-- TASK GOAL --
Rewrite all the records below, replacing each "centimetres" with "centimeters" and leaving everything else unchanged.

DATASET RECORDS below:

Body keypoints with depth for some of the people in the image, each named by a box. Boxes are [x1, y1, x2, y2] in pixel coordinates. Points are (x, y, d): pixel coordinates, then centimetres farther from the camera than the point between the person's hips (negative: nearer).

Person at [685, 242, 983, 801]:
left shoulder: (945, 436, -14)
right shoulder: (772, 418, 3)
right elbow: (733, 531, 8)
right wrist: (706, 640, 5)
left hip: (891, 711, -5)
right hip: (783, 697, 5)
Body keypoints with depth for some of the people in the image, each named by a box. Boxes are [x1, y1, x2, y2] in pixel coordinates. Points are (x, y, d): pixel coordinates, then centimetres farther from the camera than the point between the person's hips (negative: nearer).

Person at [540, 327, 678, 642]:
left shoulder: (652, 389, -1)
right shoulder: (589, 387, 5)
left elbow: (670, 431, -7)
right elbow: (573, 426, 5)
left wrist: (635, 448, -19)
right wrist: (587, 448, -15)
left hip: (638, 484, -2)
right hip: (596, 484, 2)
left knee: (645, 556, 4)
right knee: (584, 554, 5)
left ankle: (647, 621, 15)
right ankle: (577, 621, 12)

End of DATASET RECORDS.

-- RESULT FOR THIS EXERCISE --
Body keypoints with depth for some of the people in the image, each named by a box. Boxes are [x1, y1, x2, y2] in pixel coordinates. Points are (x, y, d): pixel coordinates, then centimeters farther from the camera than the point between the person's hips (negative: nearer).

Person at [685, 242, 983, 801]:
left shoulder: (945, 436, -14)
right shoulder: (772, 418, 3)
right elbow: (733, 531, 8)
right wrist: (706, 640, 5)
left hip: (891, 711, -5)
right hip: (783, 697, 5)
Body keypoints with depth for some of the people in the image, each named by a box. Boxes are [x1, y1, x2, y2] in pixel coordinates. Points are (x, y, d): pixel coordinates, then centimeters farther from the camera than the point between the person's hips (negative: nearer).

Person at [540, 327, 678, 642]:
left shoulder: (652, 389, -1)
right shoulder: (589, 387, 5)
left elbow: (670, 431, -7)
right elbow: (573, 426, 5)
left wrist: (635, 448, -19)
right wrist: (587, 448, -15)
left hip: (638, 484, -2)
right hip: (596, 484, 2)
left knee: (645, 556, 4)
right knee: (584, 554, 5)
left ankle: (647, 621, 15)
right ankle: (577, 621, 12)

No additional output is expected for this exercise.